Registered: 03/22/00
Posts: 1515
Loc: CT
Things have changed since then and kids are generally far more dependent on their parents than when we were kids.
You say that like it's a good thing.

#33239 - 09/21/07 12:44 PM Re: Youngest climber on High E? [Re: dalguard]
fallenglass Offline

Registered: 08/01/03
Posts: 276
Loc: cornwall
it is amazing that we survive childhood -- when i think of the stuff my brother and i did when our parents weren't looking, i'm surpised that it didn't result in more trips to the emergency room. our species probably wouldn't have survived if children didn't do a little risky play.

i'll occasionally look out the window into the woods and see my kids balancing accross a rotten log over the muddy creek and think 'oh no what if they fall and crack their skull open? or skewer themselves on sharp sticks!' my second thought is, 'man that looks like fun!'

#33240 - 09/21/07 12:45 PM Re: Youngest climber on High E? [Re: dalguard]
museumdork Offline
Site Supporter

Registered: 03/13/01
Posts: 110
Loc: new paltz
for what it's worth, that day we were coming off Proctoscope when Team High E strolled by. There were at least two adults in addition to the six-year old. This suggests (but of course does not prove) she was the middle climber.

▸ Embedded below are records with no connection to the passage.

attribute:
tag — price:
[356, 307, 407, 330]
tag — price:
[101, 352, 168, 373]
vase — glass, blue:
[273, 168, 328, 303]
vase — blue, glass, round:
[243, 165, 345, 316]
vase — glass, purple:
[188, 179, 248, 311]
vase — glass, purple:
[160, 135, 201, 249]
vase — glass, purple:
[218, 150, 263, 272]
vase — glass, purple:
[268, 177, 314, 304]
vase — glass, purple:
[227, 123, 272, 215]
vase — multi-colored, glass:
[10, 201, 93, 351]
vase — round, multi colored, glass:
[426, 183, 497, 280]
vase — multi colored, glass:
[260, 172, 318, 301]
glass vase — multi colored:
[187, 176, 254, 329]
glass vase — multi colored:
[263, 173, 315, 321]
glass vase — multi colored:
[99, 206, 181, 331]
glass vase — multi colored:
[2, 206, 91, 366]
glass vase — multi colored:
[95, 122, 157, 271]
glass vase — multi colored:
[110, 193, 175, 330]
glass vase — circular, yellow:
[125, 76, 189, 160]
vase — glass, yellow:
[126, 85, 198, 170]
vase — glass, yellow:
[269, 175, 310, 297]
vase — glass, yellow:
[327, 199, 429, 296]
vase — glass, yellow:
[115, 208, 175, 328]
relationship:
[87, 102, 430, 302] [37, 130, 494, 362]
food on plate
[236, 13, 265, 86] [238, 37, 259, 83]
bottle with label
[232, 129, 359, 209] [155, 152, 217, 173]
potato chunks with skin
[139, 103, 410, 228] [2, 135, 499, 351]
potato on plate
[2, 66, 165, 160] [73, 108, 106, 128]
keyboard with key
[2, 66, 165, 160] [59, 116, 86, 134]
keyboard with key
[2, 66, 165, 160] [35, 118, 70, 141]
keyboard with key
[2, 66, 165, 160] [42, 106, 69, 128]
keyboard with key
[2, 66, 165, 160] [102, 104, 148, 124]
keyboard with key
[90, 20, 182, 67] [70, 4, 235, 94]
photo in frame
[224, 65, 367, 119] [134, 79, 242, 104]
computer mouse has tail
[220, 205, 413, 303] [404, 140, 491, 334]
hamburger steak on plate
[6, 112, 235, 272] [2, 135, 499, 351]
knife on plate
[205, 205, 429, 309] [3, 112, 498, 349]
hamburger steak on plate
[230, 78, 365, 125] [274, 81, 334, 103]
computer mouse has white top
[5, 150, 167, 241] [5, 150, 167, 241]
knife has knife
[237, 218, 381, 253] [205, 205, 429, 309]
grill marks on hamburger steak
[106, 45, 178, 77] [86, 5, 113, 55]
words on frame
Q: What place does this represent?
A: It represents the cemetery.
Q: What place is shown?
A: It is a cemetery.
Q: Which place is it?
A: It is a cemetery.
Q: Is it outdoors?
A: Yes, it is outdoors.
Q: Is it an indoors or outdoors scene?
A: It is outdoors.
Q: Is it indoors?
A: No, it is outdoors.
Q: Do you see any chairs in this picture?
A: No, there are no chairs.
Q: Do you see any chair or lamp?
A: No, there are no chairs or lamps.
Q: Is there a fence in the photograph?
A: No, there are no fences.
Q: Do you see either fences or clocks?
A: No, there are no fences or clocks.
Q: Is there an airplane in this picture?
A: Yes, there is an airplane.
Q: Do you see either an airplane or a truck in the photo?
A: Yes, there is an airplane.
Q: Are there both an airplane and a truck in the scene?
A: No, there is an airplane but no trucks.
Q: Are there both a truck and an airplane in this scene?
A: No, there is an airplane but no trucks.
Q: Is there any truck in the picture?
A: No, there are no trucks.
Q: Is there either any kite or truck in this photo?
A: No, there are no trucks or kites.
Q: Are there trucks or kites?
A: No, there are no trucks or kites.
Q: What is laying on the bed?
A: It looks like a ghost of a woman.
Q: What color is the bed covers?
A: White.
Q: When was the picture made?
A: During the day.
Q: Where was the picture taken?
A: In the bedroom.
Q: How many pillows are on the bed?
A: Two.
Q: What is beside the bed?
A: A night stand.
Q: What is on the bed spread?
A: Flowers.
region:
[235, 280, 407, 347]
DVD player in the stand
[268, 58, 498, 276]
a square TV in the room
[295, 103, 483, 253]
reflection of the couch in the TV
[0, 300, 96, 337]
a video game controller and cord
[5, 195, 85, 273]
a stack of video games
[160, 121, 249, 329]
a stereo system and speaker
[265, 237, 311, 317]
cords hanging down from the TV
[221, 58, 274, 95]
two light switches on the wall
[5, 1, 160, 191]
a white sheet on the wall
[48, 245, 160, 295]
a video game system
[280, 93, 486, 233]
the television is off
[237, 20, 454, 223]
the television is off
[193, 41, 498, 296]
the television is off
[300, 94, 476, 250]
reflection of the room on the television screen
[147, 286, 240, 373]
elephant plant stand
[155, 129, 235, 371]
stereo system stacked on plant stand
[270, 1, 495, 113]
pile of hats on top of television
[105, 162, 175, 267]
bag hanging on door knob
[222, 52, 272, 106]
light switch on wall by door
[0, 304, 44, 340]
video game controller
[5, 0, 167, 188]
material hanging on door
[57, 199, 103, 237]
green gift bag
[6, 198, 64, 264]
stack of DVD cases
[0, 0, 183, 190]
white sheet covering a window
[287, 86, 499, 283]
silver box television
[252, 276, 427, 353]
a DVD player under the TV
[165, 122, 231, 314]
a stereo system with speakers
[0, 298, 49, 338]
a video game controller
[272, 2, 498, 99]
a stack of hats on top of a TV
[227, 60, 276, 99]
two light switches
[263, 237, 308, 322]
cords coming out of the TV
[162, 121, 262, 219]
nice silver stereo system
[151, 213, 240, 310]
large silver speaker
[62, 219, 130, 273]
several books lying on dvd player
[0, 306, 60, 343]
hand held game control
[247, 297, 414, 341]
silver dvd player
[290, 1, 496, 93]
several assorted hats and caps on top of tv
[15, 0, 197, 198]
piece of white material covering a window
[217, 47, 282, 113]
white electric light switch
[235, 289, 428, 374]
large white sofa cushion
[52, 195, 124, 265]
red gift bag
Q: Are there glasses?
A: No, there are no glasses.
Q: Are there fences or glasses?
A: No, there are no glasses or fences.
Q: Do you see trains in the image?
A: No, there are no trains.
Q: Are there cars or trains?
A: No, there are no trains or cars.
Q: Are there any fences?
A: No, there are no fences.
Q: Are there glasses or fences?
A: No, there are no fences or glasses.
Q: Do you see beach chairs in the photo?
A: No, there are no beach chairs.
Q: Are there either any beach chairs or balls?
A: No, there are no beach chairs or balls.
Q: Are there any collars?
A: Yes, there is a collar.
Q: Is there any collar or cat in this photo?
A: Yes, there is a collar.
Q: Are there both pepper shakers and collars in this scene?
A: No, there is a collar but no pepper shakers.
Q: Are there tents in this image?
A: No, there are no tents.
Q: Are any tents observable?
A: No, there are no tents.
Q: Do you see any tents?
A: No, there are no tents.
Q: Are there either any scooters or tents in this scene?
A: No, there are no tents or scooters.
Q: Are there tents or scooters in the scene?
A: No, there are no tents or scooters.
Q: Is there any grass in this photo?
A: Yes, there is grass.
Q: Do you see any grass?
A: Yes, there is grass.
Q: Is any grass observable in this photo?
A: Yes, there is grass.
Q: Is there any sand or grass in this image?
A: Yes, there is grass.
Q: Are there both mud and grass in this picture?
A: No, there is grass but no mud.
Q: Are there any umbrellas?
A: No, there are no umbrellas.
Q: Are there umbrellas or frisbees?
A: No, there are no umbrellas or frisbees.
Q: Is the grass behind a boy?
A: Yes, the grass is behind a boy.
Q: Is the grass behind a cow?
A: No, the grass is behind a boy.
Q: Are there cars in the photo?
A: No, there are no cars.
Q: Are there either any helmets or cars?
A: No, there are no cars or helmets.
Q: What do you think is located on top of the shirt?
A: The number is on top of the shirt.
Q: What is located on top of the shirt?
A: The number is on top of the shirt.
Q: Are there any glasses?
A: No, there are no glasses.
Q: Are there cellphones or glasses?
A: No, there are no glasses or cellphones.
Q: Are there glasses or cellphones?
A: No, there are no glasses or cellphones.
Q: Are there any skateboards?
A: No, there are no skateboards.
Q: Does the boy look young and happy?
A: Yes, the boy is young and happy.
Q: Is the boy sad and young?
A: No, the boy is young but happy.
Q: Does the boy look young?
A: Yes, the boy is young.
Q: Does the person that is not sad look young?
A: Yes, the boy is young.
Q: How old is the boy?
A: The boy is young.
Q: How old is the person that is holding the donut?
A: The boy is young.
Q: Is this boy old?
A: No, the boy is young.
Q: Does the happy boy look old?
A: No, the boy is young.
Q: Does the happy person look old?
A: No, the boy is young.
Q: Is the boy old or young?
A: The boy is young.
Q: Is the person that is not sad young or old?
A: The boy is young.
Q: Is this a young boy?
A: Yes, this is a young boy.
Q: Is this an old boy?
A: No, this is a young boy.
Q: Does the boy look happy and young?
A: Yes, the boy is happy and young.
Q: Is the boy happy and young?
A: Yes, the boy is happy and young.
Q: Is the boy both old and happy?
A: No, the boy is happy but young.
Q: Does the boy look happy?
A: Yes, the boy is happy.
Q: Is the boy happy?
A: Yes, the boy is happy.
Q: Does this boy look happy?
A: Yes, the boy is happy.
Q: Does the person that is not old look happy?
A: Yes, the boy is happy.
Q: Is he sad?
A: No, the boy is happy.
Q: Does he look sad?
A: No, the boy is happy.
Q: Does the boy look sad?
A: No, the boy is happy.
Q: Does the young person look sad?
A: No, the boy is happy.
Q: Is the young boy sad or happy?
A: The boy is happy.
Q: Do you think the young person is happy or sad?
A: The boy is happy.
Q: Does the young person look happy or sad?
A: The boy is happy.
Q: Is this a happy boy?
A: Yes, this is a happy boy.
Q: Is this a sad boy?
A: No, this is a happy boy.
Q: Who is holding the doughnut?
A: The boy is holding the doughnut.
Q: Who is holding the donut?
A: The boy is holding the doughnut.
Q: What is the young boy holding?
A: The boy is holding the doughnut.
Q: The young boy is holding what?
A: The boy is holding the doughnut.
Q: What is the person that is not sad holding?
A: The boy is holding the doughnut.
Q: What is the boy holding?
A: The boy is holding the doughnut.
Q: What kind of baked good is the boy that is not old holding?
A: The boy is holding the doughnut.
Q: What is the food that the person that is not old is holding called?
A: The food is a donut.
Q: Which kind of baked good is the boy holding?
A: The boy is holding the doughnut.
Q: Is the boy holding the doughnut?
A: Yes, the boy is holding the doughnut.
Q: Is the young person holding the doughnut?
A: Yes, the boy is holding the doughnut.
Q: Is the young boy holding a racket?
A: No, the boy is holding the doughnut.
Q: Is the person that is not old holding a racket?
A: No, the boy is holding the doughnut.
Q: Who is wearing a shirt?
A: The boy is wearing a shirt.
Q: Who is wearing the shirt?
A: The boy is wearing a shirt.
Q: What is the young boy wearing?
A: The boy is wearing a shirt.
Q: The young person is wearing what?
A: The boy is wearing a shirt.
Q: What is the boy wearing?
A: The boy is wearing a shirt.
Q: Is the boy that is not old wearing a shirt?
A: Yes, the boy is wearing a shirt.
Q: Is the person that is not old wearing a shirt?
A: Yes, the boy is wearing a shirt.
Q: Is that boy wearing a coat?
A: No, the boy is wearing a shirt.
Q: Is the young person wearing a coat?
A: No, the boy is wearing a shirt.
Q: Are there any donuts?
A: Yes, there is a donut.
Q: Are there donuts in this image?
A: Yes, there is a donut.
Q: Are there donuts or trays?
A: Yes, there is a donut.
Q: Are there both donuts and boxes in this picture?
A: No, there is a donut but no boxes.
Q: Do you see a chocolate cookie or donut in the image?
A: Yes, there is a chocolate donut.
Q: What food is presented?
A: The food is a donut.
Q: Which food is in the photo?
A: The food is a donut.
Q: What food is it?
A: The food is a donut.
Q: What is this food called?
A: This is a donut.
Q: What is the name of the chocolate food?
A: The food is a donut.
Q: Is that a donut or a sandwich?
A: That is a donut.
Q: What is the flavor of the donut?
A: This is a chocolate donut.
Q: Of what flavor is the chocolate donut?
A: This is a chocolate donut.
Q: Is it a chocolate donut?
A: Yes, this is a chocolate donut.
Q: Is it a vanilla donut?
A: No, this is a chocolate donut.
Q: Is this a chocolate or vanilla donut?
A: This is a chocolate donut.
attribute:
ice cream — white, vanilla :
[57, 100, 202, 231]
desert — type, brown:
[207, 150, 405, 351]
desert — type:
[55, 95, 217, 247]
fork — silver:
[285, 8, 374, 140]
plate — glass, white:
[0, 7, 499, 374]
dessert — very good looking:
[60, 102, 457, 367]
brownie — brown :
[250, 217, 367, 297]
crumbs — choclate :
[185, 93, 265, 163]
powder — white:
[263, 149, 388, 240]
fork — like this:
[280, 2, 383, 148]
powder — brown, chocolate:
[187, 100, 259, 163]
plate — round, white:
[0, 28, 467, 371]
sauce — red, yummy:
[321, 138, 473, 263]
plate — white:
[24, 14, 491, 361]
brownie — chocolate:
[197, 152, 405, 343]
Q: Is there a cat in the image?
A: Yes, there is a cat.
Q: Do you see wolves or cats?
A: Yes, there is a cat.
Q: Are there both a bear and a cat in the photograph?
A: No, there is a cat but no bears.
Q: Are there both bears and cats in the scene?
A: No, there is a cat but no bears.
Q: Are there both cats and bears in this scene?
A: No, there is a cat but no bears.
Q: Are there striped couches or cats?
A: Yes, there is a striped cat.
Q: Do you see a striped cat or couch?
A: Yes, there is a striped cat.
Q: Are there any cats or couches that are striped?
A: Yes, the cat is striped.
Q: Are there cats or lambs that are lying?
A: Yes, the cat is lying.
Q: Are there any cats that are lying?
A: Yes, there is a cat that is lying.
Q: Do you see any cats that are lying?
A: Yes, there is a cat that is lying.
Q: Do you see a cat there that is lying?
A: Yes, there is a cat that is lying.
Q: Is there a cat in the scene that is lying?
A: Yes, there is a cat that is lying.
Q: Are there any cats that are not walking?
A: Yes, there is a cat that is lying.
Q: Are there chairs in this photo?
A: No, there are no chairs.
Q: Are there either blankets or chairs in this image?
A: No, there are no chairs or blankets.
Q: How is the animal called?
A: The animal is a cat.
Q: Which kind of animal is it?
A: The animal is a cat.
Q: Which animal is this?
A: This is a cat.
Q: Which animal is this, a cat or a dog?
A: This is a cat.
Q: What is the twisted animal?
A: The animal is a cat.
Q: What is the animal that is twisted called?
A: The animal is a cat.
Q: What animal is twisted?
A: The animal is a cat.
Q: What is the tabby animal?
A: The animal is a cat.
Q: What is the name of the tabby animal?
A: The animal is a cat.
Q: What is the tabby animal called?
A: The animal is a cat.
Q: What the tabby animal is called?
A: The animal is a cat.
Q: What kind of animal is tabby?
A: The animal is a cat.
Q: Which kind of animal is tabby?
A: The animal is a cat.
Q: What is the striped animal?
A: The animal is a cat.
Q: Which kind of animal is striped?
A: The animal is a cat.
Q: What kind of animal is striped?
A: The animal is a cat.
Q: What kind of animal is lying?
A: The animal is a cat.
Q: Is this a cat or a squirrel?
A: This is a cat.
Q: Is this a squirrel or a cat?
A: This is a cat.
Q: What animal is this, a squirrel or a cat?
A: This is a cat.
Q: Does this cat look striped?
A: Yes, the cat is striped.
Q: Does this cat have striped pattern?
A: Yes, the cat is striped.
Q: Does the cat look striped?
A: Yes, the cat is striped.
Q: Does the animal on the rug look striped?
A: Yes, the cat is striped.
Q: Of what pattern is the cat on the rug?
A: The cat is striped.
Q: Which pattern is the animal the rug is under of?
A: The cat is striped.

#33242 - 09/21/07 01:36 PM Re: Youngest climber on High E? [Re: dalguard]
mworking Offline
old hand

Registered: 05/26/04
Posts: 764
 Originally Posted By: dalguard
Things have changed since then and kids are generally far more dependent on their parents than when we were kids.
You say that like it's a good thing.

Well it is in terms of this discussion it is the reason why I believe what I say.

As far as teaching our children self reliance and responsibility bad. But the alternative parental choices would often be considered irresponsible too. I simply accept that things have changed greatly since I was a child and try to act accordingly.

Added: I have almost no concerns for my daughter like those fallenglass describes. I must admit I have a very few for my 11 yr old son, but they never sound as peaceful is the looking out the window scene described here. For instance most trips to a BMX end when one of us gets hurt - and we haven't gone often because of it! Note the WE, he is dependent and a parent is always present.

museumdork - was one at least one of the High E party recognizable to many on this board?

Edited by mworking (09/21/07 03:09 PM)

#33252 - 09/21/07 04:24 PM Re: Youngest climber on High E? [Re: mworking]
BillH Offline

Registered: 11/16/06
Posts: 59
Loc: Maryland
This is a pretty interesting thread: rock climbers (who most non-climbers see as fooliish risk takers) talking about what risks are appropriate for children. I think a lot of the public would be surprised at some of the views expressed. I have a couple of thoughts.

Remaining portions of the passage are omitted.